An MNE group electing for application of this simplified methodology shall prepare the following information and documentation and make it available upon request to the tax administration of any entity within the group either making or receiving a payment for low value-adding intra-group services. A description of the categories of low value-adding intra-group services provided; the identity of the beneficiaries; the reasons justifying that each category of services constitute low value-adding intra-group services within the definition set out in Section D. 1; the rationale for the provision of services within the context of the business of the MNE; a description of the benefits or expected benefits of each category of services; a description of the selected allocation keys and the reasons justifying that such allocation keys produce outcomes that reasonably reflect the benefits received, and confirmation of the mark-up applied; Written contracts or agreements for the provision of services and any modifications to those contracts and agreements reflecting the agreement of the various members of the group to be bound by the allocation rules of this section.
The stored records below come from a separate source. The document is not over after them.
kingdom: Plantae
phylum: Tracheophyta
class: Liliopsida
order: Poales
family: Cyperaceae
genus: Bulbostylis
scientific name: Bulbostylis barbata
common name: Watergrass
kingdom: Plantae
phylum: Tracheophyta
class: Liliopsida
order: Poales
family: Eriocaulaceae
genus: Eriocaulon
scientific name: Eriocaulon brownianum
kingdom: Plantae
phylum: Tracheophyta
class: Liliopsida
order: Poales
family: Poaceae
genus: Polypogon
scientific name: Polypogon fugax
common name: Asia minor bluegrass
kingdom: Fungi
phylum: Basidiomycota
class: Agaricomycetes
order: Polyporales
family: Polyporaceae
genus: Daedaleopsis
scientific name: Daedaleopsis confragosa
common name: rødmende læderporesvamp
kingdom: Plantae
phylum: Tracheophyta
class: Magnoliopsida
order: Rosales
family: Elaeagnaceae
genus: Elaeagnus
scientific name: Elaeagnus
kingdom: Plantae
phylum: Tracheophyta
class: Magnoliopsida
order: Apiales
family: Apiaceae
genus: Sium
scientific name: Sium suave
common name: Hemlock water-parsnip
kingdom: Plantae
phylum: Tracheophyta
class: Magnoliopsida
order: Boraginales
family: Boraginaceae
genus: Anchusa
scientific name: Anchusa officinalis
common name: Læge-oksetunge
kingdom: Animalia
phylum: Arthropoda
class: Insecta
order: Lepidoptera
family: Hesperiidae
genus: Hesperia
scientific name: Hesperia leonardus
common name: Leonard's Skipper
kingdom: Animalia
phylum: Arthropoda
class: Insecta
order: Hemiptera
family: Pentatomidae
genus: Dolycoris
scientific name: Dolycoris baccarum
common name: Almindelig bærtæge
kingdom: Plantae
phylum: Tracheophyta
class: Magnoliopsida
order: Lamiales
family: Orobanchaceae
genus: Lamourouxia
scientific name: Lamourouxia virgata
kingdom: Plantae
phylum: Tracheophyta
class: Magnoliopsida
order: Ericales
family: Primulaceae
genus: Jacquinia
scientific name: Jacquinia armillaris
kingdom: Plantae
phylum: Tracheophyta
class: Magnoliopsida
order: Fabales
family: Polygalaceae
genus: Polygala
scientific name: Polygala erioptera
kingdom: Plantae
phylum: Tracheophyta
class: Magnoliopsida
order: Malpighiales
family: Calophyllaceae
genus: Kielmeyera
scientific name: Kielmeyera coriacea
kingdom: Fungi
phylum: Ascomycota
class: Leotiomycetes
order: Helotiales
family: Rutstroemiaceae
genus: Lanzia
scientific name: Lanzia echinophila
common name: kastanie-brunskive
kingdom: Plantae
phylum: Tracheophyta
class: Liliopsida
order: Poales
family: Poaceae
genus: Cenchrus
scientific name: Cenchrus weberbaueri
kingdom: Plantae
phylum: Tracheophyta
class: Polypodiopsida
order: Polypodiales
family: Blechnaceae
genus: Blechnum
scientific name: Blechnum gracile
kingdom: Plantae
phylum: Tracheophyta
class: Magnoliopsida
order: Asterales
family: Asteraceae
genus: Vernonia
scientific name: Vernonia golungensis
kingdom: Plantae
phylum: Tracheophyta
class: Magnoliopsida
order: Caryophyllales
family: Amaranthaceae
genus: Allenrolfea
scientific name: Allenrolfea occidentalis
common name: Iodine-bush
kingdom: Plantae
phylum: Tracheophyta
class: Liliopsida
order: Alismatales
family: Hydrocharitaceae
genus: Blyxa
Such written contracts or agreements could take the form of a contemporaneous document identifying the entities involved, the nature of the services, and the terms and conditions under which the services are provided; Documentation and calculations showing the determination of the cost pool as described in Section D.2.2, and of the mark-up applied thereon, in particular a detailed listing of all categories and amounts of relevant costs, including costs of any services provided solely to one group member; Calculations showing the application of the specified allocation keys.
The levying of withholding taxes on the provision of low value-adding intra-group services can prevent the service provider recovering the totality of the costs incurred for rendering the services. When a profit element or mark-up is included in the charge of the services, tax administrations levying withholding tax are encouraged to apply it only to the amount of that profit element or mark-up.